HOW TO COMPLETE THIS TASK:
Starting from the line that contains "Patrycja Bluszcz", output every remaining line of the records below exactly as it appears, that line and the last one included.

━━ THE INPUT ━━

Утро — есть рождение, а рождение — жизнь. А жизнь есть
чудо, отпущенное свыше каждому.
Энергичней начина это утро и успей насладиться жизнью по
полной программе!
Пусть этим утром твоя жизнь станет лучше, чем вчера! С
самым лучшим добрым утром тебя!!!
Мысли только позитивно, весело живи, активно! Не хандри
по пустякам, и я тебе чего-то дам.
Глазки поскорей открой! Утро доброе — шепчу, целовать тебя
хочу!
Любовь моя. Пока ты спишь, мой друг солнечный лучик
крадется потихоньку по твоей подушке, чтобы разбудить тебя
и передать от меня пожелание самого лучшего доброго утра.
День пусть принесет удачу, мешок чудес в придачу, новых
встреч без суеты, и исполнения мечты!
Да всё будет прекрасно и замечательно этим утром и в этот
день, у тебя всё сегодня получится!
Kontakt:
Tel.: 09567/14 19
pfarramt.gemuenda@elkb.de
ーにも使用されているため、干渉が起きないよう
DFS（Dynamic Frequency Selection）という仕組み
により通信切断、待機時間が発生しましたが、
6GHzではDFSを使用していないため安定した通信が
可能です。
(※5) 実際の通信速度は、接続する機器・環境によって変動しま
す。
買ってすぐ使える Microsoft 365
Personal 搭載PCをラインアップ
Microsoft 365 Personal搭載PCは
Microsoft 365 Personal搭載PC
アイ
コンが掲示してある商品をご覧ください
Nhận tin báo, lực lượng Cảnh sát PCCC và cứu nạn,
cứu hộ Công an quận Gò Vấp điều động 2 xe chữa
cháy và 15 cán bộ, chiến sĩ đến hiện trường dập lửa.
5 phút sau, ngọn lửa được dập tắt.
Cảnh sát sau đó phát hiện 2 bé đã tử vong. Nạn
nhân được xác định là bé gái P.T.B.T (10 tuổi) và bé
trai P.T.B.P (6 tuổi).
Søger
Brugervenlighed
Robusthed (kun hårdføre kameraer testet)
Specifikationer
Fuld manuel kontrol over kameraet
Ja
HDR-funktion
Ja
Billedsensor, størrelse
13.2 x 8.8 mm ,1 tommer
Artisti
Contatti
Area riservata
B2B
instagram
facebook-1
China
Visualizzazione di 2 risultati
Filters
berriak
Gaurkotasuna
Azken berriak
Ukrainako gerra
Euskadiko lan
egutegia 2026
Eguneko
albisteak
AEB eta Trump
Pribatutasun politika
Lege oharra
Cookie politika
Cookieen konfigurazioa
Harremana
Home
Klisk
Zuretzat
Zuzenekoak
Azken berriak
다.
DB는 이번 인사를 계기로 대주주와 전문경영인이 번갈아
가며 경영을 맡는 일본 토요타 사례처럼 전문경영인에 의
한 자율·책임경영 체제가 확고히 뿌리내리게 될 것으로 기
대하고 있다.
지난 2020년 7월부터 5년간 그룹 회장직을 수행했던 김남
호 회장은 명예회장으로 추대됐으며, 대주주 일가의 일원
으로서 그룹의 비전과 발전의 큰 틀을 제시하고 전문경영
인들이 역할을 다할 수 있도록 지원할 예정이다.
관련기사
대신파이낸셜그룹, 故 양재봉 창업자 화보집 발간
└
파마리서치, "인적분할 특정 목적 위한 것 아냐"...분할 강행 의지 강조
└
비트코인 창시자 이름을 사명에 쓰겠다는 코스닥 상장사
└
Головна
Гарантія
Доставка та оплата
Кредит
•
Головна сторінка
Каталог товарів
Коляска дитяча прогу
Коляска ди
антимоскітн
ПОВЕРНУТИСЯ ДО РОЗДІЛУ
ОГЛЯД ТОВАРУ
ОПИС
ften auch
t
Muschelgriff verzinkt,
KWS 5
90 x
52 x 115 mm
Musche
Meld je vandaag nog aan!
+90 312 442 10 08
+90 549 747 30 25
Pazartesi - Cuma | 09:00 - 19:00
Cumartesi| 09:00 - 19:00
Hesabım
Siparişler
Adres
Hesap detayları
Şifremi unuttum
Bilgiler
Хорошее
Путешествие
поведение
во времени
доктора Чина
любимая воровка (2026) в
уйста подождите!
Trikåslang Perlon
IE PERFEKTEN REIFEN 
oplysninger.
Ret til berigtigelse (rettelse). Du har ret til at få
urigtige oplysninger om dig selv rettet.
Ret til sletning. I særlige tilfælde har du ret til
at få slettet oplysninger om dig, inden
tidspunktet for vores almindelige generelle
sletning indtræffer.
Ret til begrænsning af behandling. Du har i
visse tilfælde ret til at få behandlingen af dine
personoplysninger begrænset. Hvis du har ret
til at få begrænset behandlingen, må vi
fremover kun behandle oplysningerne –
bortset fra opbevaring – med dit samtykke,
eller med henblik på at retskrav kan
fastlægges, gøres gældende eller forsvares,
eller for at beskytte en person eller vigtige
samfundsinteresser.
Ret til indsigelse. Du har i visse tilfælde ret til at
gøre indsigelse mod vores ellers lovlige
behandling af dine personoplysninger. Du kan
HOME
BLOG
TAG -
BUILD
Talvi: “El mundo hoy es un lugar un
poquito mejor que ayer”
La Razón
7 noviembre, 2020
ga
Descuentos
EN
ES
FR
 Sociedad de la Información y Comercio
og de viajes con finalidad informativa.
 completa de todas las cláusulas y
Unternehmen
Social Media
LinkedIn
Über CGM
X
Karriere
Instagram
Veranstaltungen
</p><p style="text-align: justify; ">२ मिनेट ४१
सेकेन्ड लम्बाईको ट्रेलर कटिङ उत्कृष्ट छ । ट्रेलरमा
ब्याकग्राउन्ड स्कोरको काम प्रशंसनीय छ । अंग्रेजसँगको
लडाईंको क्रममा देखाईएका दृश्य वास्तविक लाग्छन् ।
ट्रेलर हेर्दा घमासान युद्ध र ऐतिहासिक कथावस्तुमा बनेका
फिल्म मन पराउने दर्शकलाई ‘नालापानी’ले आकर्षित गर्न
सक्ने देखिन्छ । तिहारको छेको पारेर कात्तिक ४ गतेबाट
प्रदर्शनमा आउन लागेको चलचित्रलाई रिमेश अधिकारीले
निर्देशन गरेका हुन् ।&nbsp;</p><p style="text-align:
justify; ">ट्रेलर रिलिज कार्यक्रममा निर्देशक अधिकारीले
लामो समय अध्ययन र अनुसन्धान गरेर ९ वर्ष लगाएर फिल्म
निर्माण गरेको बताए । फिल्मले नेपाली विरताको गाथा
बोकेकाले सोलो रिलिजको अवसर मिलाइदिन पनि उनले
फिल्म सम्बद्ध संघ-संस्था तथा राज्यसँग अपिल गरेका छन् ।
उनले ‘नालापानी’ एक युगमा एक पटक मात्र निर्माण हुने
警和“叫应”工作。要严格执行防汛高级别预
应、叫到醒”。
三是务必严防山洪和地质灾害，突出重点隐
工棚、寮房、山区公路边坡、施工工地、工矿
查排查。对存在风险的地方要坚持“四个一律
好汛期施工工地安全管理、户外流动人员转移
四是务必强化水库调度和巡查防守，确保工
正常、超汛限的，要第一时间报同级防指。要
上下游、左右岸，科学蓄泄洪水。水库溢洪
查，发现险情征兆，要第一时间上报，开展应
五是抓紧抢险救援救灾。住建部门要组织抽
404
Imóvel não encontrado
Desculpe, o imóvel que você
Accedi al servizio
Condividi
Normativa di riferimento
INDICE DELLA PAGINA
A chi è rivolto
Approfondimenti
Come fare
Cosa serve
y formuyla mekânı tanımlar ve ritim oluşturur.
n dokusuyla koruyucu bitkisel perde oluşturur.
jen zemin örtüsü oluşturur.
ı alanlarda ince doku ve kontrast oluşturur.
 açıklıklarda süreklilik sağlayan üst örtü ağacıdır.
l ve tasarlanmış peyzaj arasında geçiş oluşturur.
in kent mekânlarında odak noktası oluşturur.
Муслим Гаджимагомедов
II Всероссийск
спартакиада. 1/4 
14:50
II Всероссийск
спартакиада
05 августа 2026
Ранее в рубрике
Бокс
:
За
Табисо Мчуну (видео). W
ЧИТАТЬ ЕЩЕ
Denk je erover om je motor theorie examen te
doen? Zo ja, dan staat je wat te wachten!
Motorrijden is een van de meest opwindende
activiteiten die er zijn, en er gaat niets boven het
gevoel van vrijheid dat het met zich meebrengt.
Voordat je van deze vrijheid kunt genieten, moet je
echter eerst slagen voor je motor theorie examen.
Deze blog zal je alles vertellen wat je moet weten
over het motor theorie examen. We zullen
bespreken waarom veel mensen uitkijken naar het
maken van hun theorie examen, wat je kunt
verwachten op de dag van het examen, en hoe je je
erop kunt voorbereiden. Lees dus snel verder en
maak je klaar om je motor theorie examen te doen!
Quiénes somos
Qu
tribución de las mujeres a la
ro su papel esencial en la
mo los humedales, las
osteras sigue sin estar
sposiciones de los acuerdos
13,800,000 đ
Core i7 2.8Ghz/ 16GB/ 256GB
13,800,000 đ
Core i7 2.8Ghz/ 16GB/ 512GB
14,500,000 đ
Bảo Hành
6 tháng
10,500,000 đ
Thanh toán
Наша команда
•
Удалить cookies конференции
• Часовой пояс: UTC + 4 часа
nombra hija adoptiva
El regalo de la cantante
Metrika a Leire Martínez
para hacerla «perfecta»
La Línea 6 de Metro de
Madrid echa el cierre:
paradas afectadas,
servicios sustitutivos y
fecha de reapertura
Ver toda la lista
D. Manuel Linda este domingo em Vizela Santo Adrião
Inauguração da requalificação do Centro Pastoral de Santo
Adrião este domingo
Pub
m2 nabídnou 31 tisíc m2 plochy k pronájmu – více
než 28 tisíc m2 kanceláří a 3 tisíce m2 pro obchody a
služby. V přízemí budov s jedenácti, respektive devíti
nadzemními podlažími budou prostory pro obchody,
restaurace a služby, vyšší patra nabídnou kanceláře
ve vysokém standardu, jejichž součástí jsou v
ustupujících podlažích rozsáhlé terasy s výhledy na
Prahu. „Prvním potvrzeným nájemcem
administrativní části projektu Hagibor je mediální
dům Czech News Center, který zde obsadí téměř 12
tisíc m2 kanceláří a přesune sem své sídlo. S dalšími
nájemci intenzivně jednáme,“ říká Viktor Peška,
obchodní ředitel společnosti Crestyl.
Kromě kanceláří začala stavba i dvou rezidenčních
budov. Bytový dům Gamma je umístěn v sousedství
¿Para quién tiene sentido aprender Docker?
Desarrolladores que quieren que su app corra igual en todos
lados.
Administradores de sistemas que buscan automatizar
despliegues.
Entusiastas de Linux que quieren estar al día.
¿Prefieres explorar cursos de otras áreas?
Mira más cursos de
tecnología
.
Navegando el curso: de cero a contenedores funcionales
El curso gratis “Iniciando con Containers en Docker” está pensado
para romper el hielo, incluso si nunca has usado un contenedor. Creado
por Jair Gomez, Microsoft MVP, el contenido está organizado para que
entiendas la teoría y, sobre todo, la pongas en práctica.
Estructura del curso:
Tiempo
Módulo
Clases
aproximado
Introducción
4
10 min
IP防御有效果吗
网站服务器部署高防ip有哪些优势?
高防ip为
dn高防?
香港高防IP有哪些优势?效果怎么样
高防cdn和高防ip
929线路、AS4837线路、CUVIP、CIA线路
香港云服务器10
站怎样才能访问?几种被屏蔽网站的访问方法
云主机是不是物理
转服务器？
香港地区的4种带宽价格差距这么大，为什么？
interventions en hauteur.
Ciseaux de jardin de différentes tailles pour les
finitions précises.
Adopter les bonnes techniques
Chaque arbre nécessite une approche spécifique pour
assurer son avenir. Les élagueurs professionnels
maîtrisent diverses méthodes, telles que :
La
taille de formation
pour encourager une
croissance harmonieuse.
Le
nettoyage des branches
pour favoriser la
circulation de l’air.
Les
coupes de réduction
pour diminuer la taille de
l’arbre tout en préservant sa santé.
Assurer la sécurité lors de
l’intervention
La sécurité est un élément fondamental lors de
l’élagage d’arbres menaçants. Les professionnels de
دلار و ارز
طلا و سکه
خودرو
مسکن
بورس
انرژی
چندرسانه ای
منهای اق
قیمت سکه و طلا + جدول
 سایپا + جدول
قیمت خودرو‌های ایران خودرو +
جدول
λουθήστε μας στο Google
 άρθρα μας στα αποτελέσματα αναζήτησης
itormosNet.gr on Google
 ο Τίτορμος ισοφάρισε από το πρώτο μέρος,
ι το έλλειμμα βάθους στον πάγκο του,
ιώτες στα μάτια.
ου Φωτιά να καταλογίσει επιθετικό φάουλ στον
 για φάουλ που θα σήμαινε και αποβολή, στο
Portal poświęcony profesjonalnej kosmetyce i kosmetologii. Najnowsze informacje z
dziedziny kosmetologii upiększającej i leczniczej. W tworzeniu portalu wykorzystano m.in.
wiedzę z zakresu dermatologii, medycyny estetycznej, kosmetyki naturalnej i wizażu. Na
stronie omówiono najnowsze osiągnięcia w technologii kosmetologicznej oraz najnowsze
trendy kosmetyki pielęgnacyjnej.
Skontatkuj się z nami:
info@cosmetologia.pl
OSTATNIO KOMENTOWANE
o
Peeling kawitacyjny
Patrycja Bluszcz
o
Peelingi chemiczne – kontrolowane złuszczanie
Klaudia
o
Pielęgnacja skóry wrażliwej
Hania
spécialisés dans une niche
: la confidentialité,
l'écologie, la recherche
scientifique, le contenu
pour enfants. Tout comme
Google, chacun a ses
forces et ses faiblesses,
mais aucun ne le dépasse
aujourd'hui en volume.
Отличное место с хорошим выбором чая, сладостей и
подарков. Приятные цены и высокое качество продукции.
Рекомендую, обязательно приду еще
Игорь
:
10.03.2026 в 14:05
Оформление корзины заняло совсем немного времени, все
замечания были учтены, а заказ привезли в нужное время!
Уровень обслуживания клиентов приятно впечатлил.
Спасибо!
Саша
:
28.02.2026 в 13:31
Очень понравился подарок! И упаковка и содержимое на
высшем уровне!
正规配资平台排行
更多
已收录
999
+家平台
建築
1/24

━━━

ANSWER SECTION:
Patrycja Bluszcz
o
Peelingi chemiczne – kontrolowane złuszczanie
Klaudia
o
Pielęgnacja skóry wrażliwej
Hania
spécialisés dans une niche
: la confidentialité,
l'écologie, la recherche
scientifique, le contenu
pour enfants. Tout comme
Google, chacun a ses
forces et ses faiblesses,
mais aucun ne le dépasse
aujourd'hui en volume.
Отличное место с хорошим выбором чая, сладостей и
подарков. Приятные цены и высокое качество продукции.
Рекомендую, обязательно приду еще
Игорь
:
10.03.2026 в 14:05
Оформление корзины заняло совсем немного времени, все
замечания были учтены, а заказ привезли в нужное время!
Уровень обслуживания клиентов приятно впечатлил.
Спасибо!
Саша
:
28.02.2026 в 13:31
Очень понравился подарок! И упаковка и содержимое на
высшем уровне!
正规配资平台排行
更多
已收录
999
+家平台
建築
1/24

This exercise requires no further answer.